Hoodwinked

February 27, 2019
This hoodwinker sunfish, or Mola tecta, a species never before documented in the Northern Hemisphere, washed up at Sands Beach in February 2019. Credit: Thomas Turner
This hoodwinker sunfish, or Mola tecta, a species never before documented in the Northern Hemisphere, washed up at Sands Beach in February 2019. Credit: Thomas Turner

There are rare finds, and then there are those out-of-nowhere, first-ever discoveries that send scientists’ hearts aflutter. An occurrence at Sands Beach in Goleta a week ago lands decidedly among the latter.

A fish that washed in with the tides at UC Santa Barbara’s Coal Oil Point Reserve has been identified as a hoodwinker sunfish (proper name Mola tecta), a rare species whose very existence was only first described in 2017 — and has never before been observed in the Northern Hemisphere.

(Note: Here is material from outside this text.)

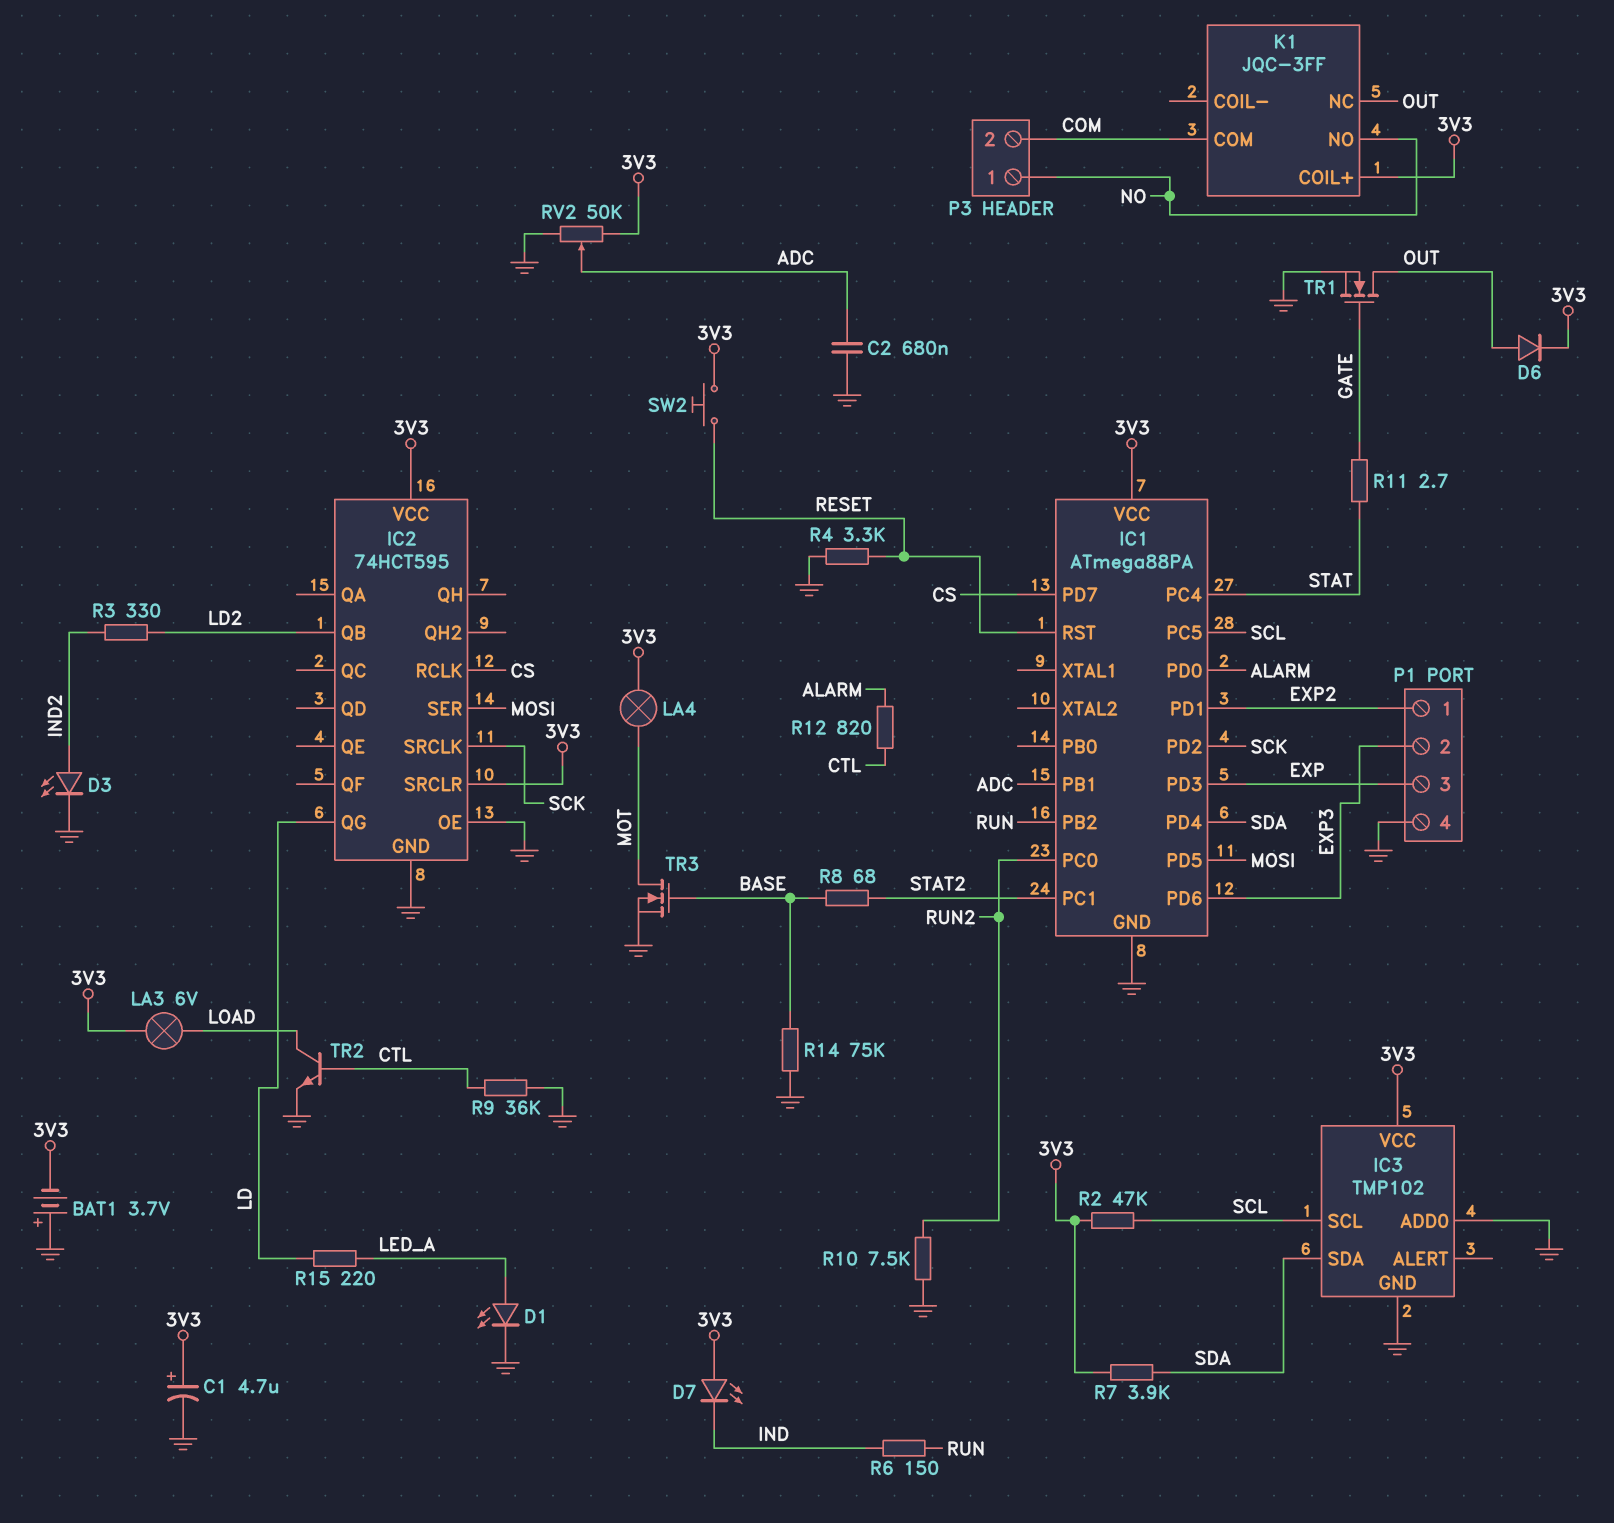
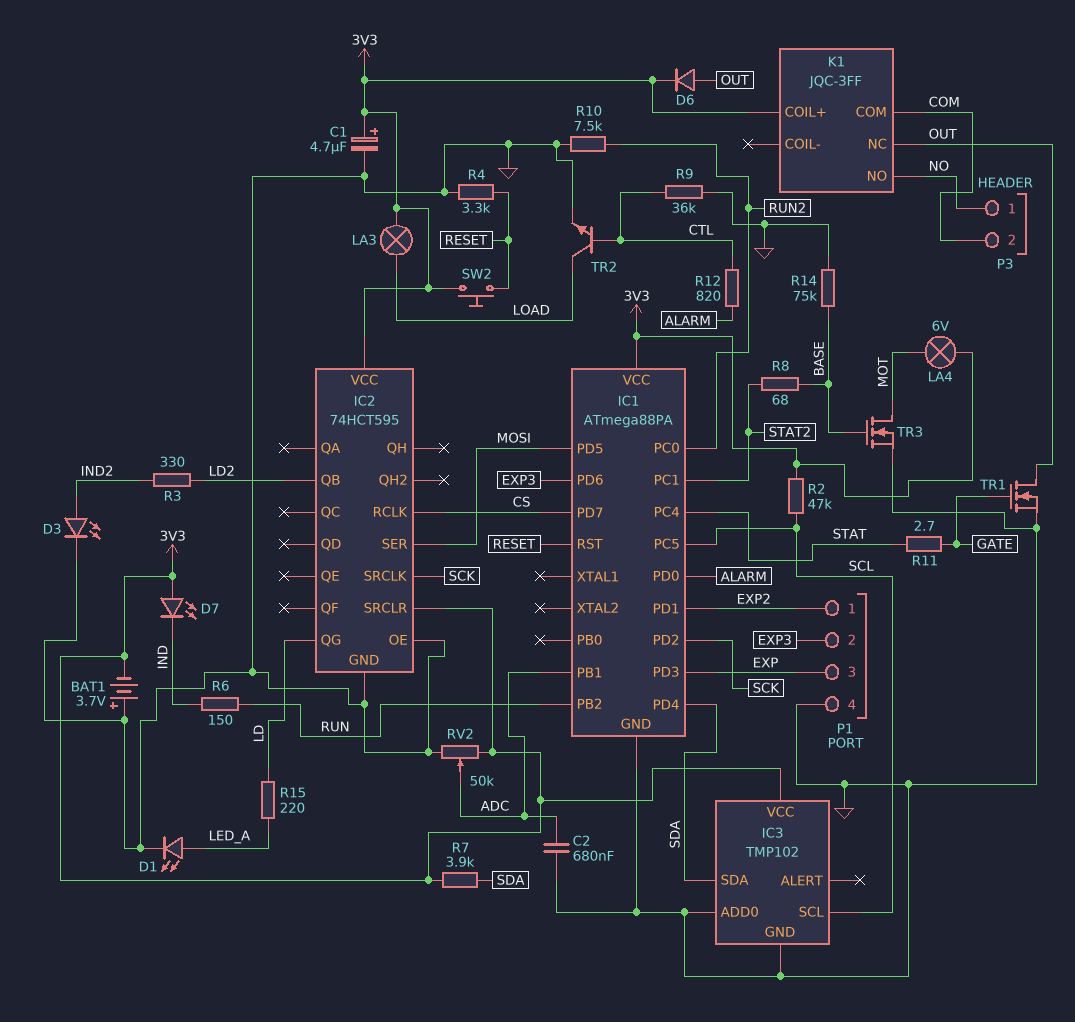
LA3: lamp 6V (3V3, LOAD) -> lamp (3V3, LOAD)
LA4: lamp (3V3, MOT) -> lamp 6V (3V3, MOT)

Thanks to the quick work and collaboration of reserve staff and UC Santa Barbara faculty, the official determination of Mola tecta was made by none other than the world’s foremost expert on the species: Marianne Nyegaard, of Murdoch University in Australia, who discovered and described the hoodwinker in what became the first addition to the Mola genus in 125 years.

“It really was exciting to collect the photos and samples knowing that it could potentially be such an extraordinary sighting,” said Jessica Nielsen, a conservation specialist at Coal Oil Point and coordinator for the reserve’s snowy plover docent program, who was the first to see the deceased fish and helped facilitate its identification. “Mola tecta was just recently discovered so there is still so much to learn about this species. I’m so glad that we could help these researchers make the final definitive ID.

“This is certainly the most remarkable organism I have seen wash up on the beach in my four years at the reserve,” she added.